(Stored data)
▬▬▬▬▬▬▬▬▬▬

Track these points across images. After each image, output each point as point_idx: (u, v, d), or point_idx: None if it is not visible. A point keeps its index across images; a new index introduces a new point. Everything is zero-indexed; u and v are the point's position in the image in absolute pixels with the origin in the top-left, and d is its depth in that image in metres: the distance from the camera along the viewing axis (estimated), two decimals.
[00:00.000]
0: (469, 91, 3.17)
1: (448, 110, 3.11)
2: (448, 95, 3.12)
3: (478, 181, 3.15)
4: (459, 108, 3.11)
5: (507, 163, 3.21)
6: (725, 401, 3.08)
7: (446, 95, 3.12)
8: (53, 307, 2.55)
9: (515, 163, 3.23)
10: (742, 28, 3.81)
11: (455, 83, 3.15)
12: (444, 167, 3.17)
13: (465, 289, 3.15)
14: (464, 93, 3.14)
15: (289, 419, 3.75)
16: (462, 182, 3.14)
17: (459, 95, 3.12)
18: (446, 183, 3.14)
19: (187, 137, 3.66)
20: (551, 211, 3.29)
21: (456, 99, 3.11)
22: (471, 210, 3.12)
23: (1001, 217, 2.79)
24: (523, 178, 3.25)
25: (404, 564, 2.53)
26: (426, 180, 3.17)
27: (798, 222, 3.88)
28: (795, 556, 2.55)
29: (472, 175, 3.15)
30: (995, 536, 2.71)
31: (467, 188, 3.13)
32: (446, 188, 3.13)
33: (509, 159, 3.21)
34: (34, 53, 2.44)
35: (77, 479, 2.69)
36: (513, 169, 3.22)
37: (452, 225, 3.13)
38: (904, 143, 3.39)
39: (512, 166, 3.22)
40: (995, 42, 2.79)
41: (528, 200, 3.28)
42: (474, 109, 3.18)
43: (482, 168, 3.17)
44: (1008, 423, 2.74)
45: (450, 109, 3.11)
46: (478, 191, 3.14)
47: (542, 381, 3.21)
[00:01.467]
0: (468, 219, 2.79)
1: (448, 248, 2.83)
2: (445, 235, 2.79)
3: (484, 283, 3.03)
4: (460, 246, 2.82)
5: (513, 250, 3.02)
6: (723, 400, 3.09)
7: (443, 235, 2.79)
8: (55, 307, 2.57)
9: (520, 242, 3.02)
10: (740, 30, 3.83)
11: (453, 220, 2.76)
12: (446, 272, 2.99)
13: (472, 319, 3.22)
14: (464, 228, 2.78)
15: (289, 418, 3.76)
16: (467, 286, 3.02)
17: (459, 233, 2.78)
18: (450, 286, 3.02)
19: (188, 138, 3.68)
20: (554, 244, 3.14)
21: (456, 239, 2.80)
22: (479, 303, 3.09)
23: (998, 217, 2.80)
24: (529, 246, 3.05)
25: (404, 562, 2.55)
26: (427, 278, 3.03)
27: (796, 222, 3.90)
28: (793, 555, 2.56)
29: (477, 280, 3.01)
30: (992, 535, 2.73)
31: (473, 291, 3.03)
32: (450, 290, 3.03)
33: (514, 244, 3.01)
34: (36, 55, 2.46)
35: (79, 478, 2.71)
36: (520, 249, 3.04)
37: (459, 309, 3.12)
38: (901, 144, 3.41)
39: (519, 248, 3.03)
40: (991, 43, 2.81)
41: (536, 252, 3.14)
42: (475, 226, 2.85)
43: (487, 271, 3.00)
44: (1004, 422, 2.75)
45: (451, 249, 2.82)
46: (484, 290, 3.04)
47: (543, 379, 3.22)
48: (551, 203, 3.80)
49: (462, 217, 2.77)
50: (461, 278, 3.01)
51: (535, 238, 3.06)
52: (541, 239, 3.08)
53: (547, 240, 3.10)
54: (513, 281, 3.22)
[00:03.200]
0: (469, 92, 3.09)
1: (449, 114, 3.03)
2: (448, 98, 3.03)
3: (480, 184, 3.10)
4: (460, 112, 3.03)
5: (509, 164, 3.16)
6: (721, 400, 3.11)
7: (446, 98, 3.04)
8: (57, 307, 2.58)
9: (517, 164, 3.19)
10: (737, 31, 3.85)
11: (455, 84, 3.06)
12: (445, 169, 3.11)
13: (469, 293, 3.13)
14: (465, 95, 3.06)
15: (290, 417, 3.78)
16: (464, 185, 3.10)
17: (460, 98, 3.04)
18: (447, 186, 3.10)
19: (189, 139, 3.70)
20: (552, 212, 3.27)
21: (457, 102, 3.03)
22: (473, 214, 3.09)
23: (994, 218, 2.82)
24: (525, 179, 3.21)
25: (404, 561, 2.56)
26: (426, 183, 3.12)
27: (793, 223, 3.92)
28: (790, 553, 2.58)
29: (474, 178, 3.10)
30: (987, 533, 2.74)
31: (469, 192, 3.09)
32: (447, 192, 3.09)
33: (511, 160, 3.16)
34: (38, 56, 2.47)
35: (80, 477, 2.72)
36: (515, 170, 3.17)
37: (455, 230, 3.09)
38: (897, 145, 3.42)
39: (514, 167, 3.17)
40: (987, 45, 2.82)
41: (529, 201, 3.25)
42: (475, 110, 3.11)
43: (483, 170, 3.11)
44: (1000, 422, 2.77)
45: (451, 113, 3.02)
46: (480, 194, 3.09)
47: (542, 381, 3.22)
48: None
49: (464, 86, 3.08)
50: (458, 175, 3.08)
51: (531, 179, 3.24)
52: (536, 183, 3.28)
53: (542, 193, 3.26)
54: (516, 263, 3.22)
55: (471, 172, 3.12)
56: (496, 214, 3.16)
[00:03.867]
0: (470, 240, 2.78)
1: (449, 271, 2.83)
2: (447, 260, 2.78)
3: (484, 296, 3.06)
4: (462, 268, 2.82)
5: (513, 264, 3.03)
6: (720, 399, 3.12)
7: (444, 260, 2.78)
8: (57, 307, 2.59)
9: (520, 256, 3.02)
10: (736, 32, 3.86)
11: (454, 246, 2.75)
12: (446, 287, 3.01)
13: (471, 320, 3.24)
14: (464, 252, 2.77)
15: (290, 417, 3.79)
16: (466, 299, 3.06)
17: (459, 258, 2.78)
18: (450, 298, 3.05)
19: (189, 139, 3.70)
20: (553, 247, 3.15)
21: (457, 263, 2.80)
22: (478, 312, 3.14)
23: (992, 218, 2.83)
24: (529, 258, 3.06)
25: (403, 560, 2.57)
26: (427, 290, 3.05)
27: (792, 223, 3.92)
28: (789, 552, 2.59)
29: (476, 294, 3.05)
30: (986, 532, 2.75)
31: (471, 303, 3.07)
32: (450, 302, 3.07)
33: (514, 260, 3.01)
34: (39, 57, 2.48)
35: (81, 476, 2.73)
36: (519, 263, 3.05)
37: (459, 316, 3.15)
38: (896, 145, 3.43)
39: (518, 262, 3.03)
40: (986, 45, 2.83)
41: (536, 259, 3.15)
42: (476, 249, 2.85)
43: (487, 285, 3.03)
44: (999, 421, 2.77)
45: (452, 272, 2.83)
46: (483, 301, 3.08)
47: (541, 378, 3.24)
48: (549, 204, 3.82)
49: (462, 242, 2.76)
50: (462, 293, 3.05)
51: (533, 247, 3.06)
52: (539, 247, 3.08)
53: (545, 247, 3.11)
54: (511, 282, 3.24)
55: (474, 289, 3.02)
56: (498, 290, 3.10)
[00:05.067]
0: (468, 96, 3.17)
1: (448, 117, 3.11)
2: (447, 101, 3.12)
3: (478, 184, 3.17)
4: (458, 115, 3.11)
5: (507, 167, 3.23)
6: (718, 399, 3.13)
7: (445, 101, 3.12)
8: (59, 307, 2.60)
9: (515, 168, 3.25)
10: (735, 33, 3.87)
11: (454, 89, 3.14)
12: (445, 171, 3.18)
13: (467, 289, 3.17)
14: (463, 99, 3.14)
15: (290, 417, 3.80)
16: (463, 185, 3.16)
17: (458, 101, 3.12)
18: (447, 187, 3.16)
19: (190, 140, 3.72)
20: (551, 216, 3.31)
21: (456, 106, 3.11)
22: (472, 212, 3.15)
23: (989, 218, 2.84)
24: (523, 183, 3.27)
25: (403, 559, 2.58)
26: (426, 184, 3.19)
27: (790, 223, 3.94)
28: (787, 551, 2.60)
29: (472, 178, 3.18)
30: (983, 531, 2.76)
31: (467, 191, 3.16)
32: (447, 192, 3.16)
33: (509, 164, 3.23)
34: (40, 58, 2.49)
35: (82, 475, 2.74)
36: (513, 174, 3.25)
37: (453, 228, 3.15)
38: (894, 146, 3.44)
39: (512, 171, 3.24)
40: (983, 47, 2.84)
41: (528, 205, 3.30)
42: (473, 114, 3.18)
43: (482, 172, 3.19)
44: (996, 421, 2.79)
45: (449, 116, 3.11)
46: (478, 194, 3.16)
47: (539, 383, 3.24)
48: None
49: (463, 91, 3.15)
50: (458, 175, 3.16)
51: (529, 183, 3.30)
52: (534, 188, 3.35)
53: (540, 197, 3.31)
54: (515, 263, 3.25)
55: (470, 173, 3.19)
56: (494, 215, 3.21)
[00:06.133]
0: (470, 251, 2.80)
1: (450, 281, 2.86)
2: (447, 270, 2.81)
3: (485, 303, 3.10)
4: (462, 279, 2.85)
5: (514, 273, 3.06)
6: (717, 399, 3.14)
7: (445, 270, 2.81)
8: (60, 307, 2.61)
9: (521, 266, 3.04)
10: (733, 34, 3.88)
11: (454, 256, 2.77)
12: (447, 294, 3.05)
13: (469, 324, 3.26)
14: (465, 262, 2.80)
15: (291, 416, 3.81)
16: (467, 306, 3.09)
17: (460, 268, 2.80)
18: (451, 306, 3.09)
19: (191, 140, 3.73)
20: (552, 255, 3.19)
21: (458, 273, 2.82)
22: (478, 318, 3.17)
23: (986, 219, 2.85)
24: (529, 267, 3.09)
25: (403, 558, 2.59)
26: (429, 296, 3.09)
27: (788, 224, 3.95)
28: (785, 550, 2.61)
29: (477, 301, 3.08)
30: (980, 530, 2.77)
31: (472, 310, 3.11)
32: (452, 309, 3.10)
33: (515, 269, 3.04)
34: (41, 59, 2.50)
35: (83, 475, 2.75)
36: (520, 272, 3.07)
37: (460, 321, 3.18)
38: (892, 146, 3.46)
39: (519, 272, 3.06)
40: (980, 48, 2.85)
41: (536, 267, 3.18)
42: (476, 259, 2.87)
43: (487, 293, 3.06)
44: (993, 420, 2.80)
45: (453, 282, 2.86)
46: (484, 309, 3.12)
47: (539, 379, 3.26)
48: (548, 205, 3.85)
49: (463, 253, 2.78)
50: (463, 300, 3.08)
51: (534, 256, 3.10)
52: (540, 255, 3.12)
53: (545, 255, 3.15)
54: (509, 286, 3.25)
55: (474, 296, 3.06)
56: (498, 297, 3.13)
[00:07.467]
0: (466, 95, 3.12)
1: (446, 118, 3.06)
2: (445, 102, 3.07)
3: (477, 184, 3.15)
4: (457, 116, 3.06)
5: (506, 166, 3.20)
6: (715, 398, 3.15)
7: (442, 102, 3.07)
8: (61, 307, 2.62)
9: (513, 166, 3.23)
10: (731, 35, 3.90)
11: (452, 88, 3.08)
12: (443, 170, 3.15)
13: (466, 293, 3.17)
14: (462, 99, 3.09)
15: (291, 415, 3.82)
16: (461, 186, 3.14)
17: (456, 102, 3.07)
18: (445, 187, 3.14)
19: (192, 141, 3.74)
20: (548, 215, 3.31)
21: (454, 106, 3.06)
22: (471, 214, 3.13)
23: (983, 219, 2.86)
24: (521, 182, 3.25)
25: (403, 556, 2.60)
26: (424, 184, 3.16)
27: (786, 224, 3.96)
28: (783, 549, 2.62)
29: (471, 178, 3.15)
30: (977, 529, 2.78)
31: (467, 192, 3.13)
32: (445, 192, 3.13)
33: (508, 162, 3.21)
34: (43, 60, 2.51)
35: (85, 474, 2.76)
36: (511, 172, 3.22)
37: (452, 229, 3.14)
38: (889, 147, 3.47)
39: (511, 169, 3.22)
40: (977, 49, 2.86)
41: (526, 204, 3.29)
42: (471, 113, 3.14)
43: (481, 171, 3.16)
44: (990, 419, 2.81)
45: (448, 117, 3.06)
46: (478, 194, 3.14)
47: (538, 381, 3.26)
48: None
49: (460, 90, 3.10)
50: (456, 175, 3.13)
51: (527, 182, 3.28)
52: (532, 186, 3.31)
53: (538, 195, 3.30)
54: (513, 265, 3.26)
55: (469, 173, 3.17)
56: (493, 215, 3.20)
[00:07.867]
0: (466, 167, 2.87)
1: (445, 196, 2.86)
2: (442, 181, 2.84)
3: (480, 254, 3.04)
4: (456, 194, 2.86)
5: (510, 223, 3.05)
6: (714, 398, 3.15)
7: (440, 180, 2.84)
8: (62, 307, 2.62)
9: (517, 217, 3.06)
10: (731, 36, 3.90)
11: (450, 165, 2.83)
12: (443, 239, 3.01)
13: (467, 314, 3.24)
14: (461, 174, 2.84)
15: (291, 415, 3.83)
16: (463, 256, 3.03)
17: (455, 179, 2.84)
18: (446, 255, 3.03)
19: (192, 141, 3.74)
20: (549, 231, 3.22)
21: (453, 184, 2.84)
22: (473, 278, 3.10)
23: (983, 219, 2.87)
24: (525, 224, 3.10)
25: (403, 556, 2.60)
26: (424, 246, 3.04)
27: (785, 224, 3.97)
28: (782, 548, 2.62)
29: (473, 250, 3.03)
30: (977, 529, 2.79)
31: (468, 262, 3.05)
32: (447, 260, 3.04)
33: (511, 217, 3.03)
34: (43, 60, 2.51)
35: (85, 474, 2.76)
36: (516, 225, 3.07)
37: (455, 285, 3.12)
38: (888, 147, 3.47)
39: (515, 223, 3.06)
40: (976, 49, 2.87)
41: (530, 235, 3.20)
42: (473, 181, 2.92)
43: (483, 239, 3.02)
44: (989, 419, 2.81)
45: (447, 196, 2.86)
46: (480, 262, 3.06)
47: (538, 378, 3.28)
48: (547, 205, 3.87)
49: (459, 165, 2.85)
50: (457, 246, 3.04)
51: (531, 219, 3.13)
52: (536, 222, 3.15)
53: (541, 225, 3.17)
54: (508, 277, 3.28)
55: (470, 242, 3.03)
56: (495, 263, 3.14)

▬▬▬▬▬▬▬▬▬▬

### TASK REQUIREMENTS:
Copy exactly the stretch of data above from the line with "22: (471, 210, 3.12)" through the line with "36: (513, 169, 3.22)", and omit all other lines.

### ANSWER FOR THIS EXERCISE:
22: (471, 210, 3.12)
23: (1001, 217, 2.79)
24: (523, 178, 3.25)
25: (404, 564, 2.53)
26: (426, 180, 3.17)
27: (798, 222, 3.88)
28: (795, 556, 2.55)
29: (472, 175, 3.15)
30: (995, 536, 2.71)
31: (467, 188, 3.13)
32: (446, 188, 3.13)
33: (509, 159, 3.21)
34: (34, 53, 2.44)
35: (77, 479, 2.69)
36: (513, 169, 3.22)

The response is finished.